If you work in Cursor with Claude or another model, you can let the AI create PrivateNotes on your behalf. The MCP (Model Context Protocol) server adds a create_private_note tool that the agent can call automatically.

Add this to ~/.cursor/mcp.json:

{
  "mcpServers": {
    "privatenote": {
      "command": "npx",
      "args": ["-y", "privatenote-mcp"]
    }
  }
}

• Restart Cursor and check Settings → MCP — you should see privatenote with a green dot
• Then just tell the agent: "Send this API key securely, burn after reading"
• The agent calls the tool, encryption runs locally, and you get a link

One thing to understand about AI and secrets

When you include a secret in an AI prompt, the model reads it before the MCP tool encrypts it. The AI provider's servers briefly see the content.

This is still a meaningful improvement over sending it through Slack — the secret doesn't end up in persistent chat history, email, or server logs. But it's not the same as the AI never seeing it.

For full end-to-end privacy when using an AI agent, use a local model running on your machine (like Ollama). Then nothing leaves your computer until it's already encrypted.

No install needed: the web app

If you're not in VS Code, or you're on a machine without your usual setup, the web app at privatenote.ai does the same thing in any browser.
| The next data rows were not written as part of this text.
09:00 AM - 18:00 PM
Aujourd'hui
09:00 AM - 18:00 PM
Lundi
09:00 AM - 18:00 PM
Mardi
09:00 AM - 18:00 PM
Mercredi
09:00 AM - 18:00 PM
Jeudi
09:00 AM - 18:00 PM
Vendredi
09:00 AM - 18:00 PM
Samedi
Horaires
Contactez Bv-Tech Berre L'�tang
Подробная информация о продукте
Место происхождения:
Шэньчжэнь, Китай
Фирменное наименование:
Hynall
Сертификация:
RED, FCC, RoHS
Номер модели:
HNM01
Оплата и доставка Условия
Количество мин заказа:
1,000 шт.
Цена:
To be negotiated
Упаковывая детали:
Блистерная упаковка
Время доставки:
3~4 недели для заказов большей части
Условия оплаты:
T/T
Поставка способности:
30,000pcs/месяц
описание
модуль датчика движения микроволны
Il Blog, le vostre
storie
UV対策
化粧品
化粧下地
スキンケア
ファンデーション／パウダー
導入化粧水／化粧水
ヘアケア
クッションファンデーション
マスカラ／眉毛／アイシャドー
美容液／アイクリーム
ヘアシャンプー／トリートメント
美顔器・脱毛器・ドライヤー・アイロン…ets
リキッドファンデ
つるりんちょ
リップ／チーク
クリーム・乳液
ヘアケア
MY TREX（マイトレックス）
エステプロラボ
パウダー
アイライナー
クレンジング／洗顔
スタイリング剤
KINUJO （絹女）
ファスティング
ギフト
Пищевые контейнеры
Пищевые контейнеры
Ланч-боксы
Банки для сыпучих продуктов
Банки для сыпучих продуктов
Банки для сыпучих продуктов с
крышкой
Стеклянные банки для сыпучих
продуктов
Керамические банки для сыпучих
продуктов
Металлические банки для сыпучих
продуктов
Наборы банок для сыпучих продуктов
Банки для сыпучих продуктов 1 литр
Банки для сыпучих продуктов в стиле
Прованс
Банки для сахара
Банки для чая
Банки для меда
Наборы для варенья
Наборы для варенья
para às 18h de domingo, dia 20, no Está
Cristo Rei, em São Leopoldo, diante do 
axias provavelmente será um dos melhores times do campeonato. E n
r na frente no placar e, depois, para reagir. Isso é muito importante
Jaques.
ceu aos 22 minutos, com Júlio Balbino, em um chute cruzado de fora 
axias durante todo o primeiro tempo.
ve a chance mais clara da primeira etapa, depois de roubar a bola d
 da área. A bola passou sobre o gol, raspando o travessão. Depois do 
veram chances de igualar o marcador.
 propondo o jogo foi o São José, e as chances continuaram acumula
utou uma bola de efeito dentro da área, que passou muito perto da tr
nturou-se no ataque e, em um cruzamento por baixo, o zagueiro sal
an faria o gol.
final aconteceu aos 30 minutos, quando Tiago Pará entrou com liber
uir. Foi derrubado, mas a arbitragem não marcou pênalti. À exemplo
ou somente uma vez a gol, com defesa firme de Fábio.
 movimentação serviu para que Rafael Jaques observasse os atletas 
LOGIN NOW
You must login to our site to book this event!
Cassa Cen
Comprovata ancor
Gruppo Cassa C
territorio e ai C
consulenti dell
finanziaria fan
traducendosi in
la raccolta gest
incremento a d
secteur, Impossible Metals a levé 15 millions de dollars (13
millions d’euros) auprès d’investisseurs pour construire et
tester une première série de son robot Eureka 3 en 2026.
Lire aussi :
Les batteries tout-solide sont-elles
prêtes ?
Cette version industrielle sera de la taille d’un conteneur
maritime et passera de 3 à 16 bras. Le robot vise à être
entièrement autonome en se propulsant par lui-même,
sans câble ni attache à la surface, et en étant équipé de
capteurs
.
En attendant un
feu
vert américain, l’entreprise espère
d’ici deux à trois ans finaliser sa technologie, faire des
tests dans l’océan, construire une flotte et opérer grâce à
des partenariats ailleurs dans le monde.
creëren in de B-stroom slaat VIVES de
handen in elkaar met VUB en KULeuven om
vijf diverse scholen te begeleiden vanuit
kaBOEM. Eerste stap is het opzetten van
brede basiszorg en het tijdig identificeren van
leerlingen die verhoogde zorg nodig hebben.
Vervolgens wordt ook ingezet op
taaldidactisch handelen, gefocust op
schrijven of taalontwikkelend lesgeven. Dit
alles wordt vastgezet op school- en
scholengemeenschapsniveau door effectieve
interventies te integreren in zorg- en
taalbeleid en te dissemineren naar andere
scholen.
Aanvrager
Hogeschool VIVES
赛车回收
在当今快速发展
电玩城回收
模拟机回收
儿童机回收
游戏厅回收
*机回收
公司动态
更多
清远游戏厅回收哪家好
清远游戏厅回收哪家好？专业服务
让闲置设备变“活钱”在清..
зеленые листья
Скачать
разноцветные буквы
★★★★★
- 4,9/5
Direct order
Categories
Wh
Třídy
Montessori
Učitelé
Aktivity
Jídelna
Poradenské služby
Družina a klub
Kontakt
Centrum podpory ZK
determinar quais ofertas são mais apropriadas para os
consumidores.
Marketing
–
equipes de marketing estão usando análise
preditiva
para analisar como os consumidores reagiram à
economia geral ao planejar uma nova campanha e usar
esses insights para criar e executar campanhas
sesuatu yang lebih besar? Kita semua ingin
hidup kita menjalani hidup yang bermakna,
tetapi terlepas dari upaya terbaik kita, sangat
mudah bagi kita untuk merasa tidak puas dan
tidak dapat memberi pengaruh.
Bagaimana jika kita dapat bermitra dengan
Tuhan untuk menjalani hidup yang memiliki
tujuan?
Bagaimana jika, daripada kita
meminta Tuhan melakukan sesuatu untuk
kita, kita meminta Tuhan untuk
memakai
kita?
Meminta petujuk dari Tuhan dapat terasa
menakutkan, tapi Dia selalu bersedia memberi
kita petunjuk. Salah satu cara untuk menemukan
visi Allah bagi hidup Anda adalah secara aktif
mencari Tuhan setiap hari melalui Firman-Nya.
Paste your secret, choose an expiry, click Create. Share the link. The encryption logic runs in your browser — the same AES-256-GCM, the same key-in-fragment architecture.

What to remember

The link contains the decryption key. Treat the URL with the same care as the secret itself — don't post it in a public channel.

Once a burn-after-reading note is opened, the link is dead. Neither you nor the recipient can re-open it.

If you've typed a secret into an AI prompt, consider rotating it after sharing. The prompt was seen. The PrivateNote link wasn't — but the underlying credential was.

For secrets that need to persist, use a proper secrets manager. PrivateNote is for delivery, not storage.